Investigation into staff complaints of racism, torture at Kruger Park

The Kruger Park may be like heaven for visitors, but employees say that working there is like hell. Picture: iStock
The Kruger Park may be like heaven for visitors, but employees say that working there is like hell. Picture: iStock

An investigation has been launched into widespread allegations of racism and arbitrary torture of black staff in the Kruger National Park (KNP).

In March City Press reported on the state of affairs in the park where black employees had been complaining about being assaulted, maimed and internally charged on baseless allegations of rhino poaching by their white superiors.

No white employee, according to the complainants, had been accused of rhino poaching and subjected to the same torture or disciplinary action. They alleged white employees were often let off the hook for serious offences while their black colleagues were often roasted for minor or baseless issues.

SANParks had repeatedly denied that black rangers and other black employees were being targeted. It defended its disciplinary actions, saying they were properly done with every procedure followed.

Last week SANParks’ spokesperson, Isaac Phaahla, confirmed that an investigation had been commissioned but declined to give more details.

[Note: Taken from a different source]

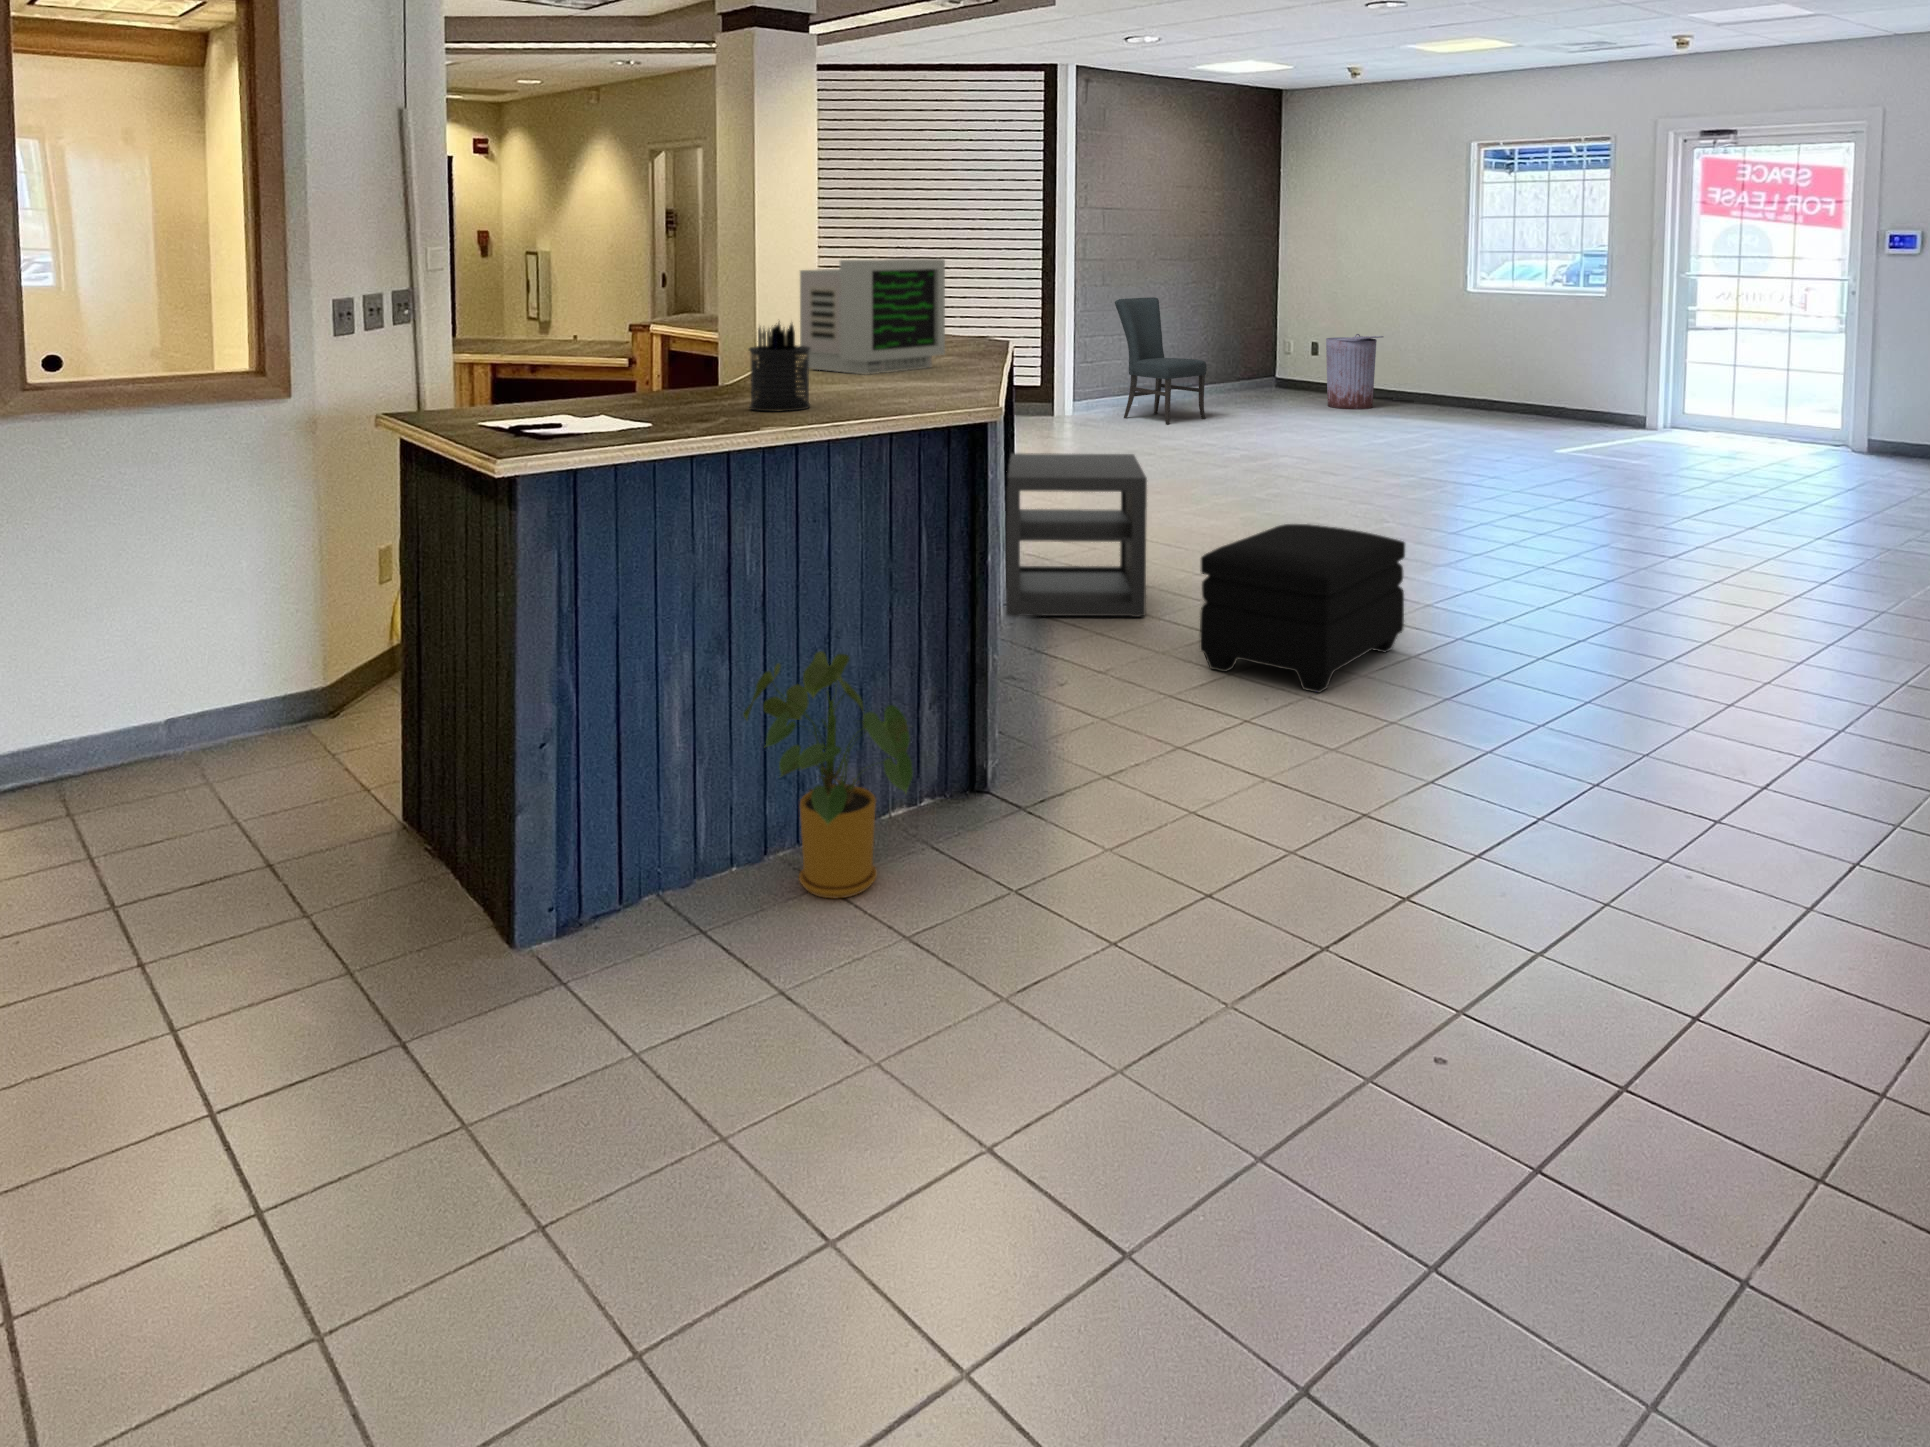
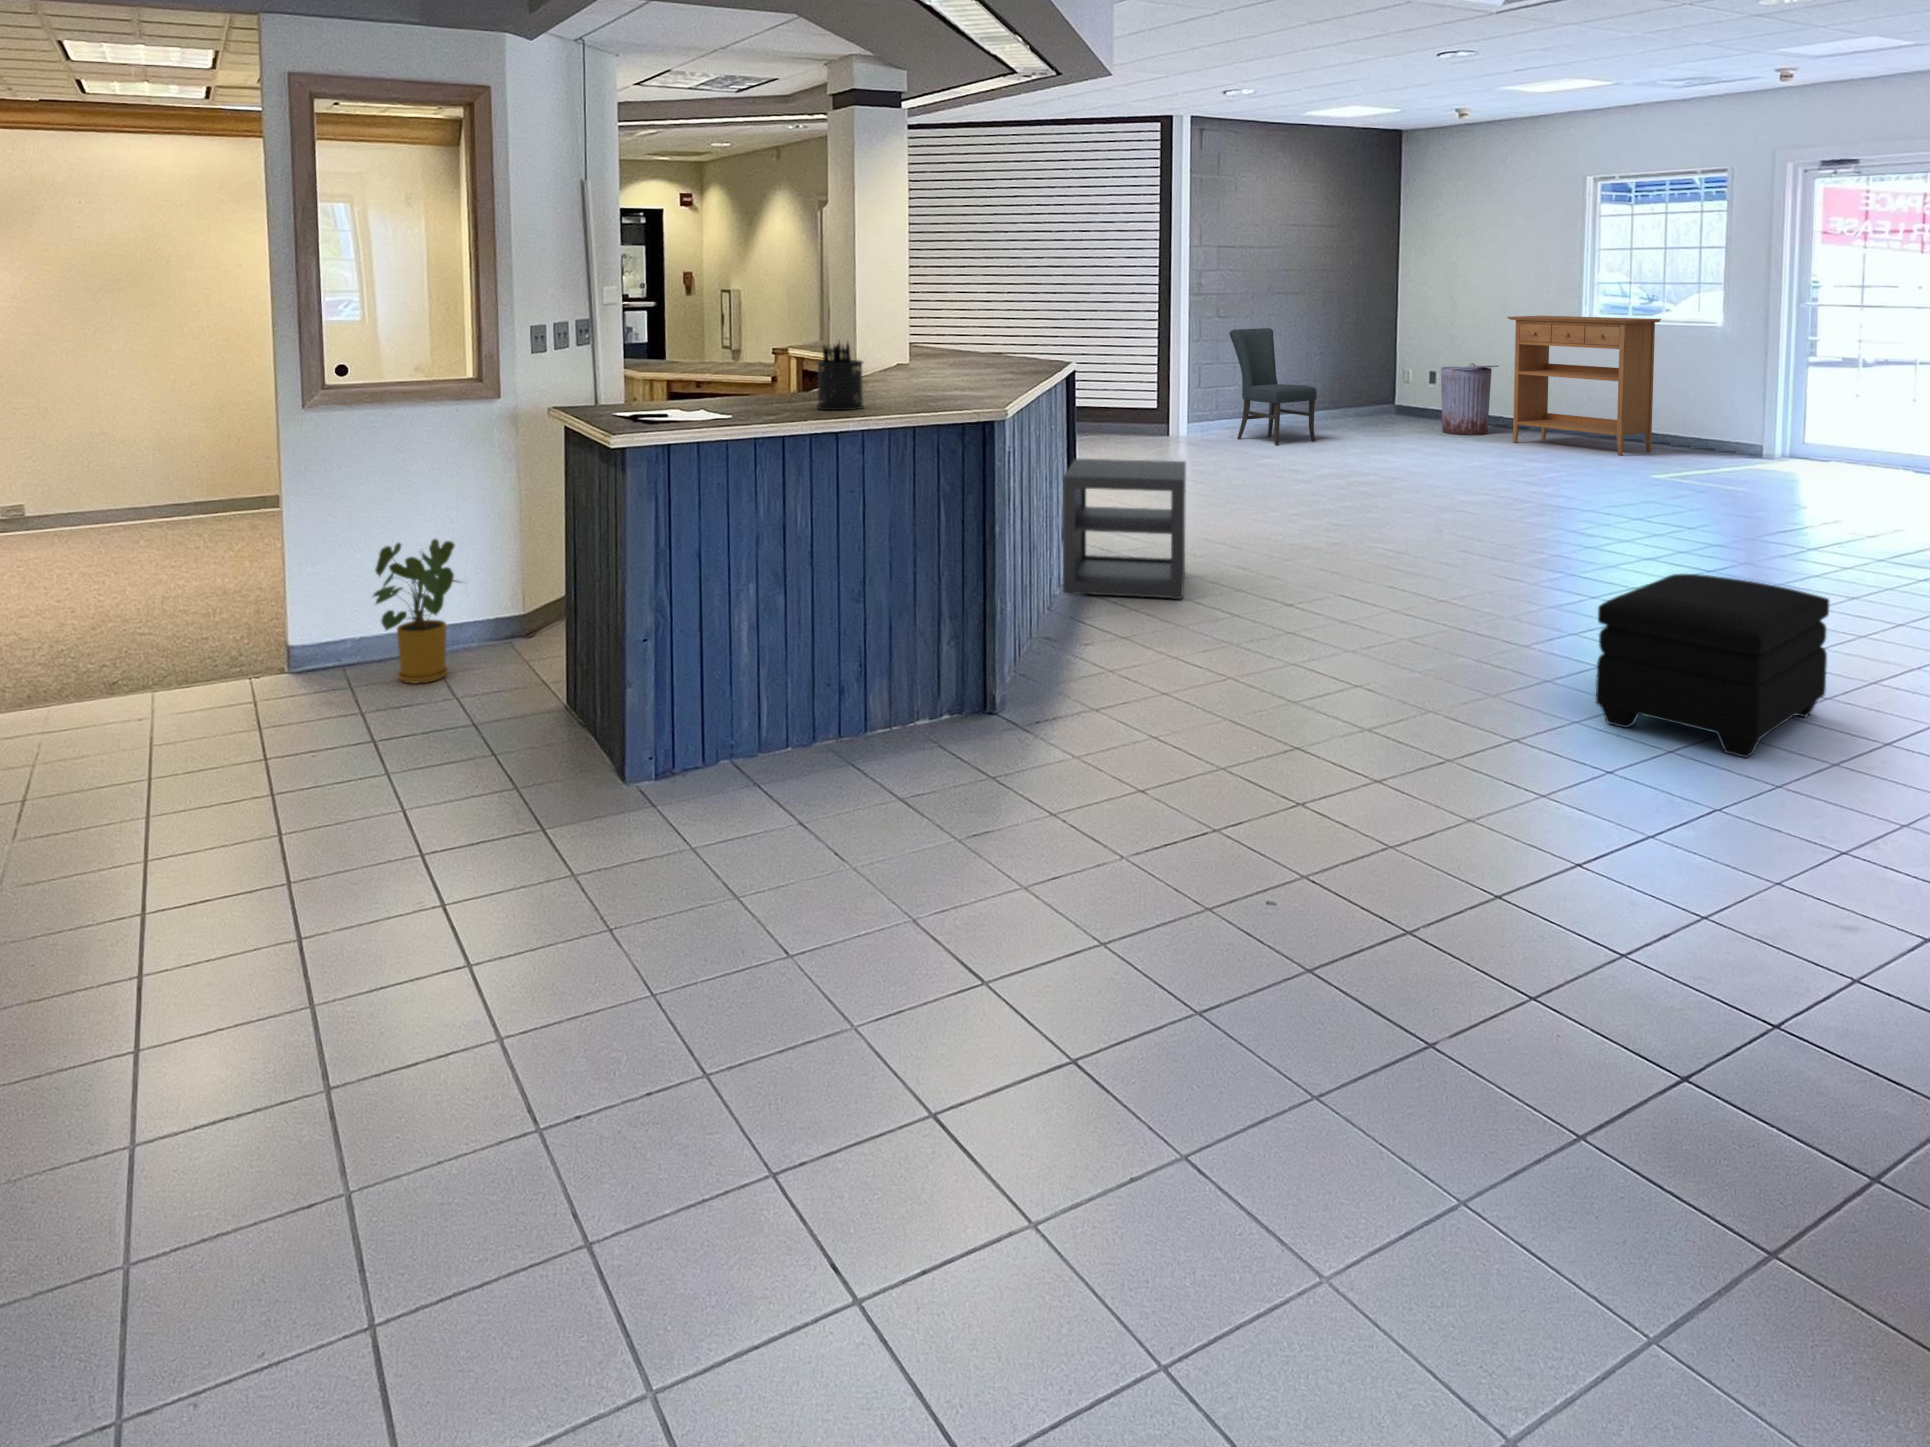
computer monitor: present [800,259,945,375] -> none [885,293,1003,387]
console table: none [1396,284,1547,429] -> present [1507,316,1661,456]
ottoman: present [1200,524,1405,693] -> present [1596,574,1829,758]
house plant: present [743,651,913,898] -> present [372,539,457,684]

Read: Racism and inequality at Kruger Park: It’s like Animal Farm, say black employees

However, City Press can confirm that SANParks has appointed advocate Boyce Mkhize to probe these allegations.

“Yes there is an independent investigation commissioned by SANParks to verify the allegations and your source is correct, there have been interviews with employees,” Phaahla said.

He said he could not comment further because the investigation was an internal matter between employees and the employer.

“It would be improper and prejudicial to comment on this matter. As stated before, these are highly regulated processes which are confidential. The privacy of the parties involved has to be respected,” Phaahla said.

“SANParks is therefore not at liberty to discuss any aspects related to the ongoing process with any third party, including the media. As explained above, SANParks does not aim to compromise this highly regulated process and render it either procedurally or substantially flawed by disclosing any information related to the probe,” he said.

Mkhize declined to comment and referred questions to SANParks.

“We are not at liberty to make any comments to the media regarding the investigation at KNP. Please kindly direct your enquiries to SANParks.”

In March City Press reported about letters that concerned black employees had written to Parliament and President Cyril Ramaphosa.

The alleged racism incidents, which employees told City Press about, included:
  •  Norman Lubisi (29), a field ranger, who was strangled and smothered with a refuse bag put over his head when he was coerced to confess to being a rhino poacher in January. The Bushbuckridge Magistrates’ Court dismissed his case but he was suspended from work.
  •  Tommy Mokgakane was assaulted in 2015 and suspended for more than 12 months after being accused of stealing an R1 rifle and two rhino horns. Mokgakane successfully sued the police for R350 000 for unlawful arrest, detention and assault on December 20 2017.
  •  Jabulani Hlavangwani, a general worker, was dismissed for finding a missing pillow while he was busy emptying bins. Hlavangwani was fired after handing it over to management, who accused him of stealing it.
  •  Tshepo Chabane was targeted on suspicion of being a rhino poacher. When his official residence was searched, no rhino horns were found. Chabane was dismissed for theft after a bundle of toilet paper was found in his house.
  •  Gideon Sibuyi was assaulted after he was implicated in rhino poaching last year, but no evidence was found against him.
  •  Eubert Chabane, an employee benefits officer, claims that he was sacked on March 27 2017 for allowing his friend’s family to sleep at his official residence in Skukuza camp. Chabane is fighting his case in the labour court because he claims he did not benefit nor did he defraud SANParks by hosting the family.

Some employees at the park told City Press they were happy now that their complaints were finally being taken seriously.

“This is finally happening after such a long time of denial by SANParks,” said one employee.

“We would like to see all the racist people being dealt with,” he said.